--- STORED DATA ---

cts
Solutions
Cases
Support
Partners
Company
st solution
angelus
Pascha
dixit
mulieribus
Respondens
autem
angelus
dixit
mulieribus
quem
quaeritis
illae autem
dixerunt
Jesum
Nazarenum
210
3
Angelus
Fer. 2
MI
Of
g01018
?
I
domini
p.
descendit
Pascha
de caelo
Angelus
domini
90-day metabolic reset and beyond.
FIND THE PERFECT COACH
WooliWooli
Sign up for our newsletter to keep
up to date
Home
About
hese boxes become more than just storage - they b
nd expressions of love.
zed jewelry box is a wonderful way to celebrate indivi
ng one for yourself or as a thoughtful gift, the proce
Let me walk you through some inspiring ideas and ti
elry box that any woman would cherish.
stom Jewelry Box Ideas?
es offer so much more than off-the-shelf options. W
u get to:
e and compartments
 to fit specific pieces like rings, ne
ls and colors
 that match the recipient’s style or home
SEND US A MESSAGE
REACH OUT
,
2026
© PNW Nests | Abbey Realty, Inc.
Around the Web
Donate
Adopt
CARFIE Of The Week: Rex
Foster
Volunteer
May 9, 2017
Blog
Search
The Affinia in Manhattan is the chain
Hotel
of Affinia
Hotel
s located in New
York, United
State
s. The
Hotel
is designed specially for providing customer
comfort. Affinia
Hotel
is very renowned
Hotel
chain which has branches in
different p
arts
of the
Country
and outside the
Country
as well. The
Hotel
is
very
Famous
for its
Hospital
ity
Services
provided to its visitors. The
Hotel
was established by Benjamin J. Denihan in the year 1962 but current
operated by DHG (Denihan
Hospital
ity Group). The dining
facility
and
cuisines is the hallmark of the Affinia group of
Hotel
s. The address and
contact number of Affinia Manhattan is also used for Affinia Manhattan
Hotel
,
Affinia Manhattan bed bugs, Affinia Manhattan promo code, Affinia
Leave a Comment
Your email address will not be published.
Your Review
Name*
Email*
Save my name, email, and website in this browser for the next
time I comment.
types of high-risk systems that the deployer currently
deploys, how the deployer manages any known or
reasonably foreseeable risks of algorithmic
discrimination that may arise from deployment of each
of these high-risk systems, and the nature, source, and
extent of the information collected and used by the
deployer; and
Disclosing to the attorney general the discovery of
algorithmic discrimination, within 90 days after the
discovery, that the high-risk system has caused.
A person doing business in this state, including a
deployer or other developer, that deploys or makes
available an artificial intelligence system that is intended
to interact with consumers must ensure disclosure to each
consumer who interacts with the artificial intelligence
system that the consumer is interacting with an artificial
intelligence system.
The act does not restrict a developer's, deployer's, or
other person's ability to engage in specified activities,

---

= PROBLEM TO SOLVE =
All of the data above needs to be given again exactly.

= RESPONSE BELOW =
cts
Solutions
Cases
Support
Partners
Company
st solution
angelus
Pascha
dixit
mulieribus
Respondens
autem
angelus
dixit
mulieribus
quem
quaeritis
illae autem
dixerunt
Jesum
Nazarenum
210
3
Angelus
Fer. 2
MI
Of
g01018
?
I
domini
p.
descendit
Pascha
de caelo
Angelus
domini
90-day metabolic reset and beyond.
FIND THE PERFECT COACH
WooliWooli
Sign up for our newsletter to keep
up to date
Home
About
hese boxes become more than just storage - they b
nd expressions of love.
zed jewelry box is a wonderful way to celebrate indivi
ng one for yourself or as a thoughtful gift, the proce
Let me walk you through some inspiring ideas and ti
elry box that any woman would cherish.
stom Jewelry Box Ideas?
es offer so much more than off-the-shelf options. W
u get to:
e and compartments
 to fit specific pieces like rings, ne
ls and colors
 that match the recipient’s style or home
SEND US A MESSAGE
REACH OUT
,
2026
© PNW Nests | Abbey Realty, Inc.
Around the Web
Donate
Adopt
CARFIE Of The Week: Rex
Foster
Volunteer
May 9, 2017
Blog
Search
The Affinia in Manhattan is the chain
Hotel
of Affinia
Hotel
s located in New
York, United
State
s. The
Hotel
is designed specially for providing customer
comfort. Affinia
Hotel
is very renowned
Hotel
chain which has branches in
different p
arts
of the
Country
and outside the
Country
as well. The
Hotel
is
very
Famous
for its
Hospital
ity
Services
provided to its visitors. The
Hotel
was established by Benjamin J. Denihan in the year 1962 but current
operated by DHG (Denihan
Hospital
ity Group). The dining
facility
and
cuisines is the hallmark of the Affinia group of
Hotel
s. The address and
contact number of Affinia Manhattan is also used for Affinia Manhattan
Hotel
,
Affinia Manhattan bed bugs, Affinia Manhattan promo code, Affinia
Leave a Comment
Your email address will not be published.
Your Review
Name*
Email*
Save my name, email, and website in this browser for the next
time I comment.
types of high-risk systems that the deployer currently
deploys, how the deployer manages any known or
reasonably foreseeable risks of algorithmic
discrimination that may arise from deployment of each
of these high-risk systems, and the nature, source, and
extent of the information collected and used by the
deployer; and
Disclosing to the attorney general the discovery of
algorithmic discrimination, within 90 days after the
discovery, that the high-risk system has caused.
A person doing business in this state, including a
deployer or other developer, that deploys or makes
available an artificial intelligence system that is intended
to interact with consumers must ensure disclosure to each
consumer who interacts with the artificial intelligence
system that the consumer is interacting with an artificial
intelligence system.
The act does not restrict a developer's, deployer's, or
other person's ability to engage in specified activities,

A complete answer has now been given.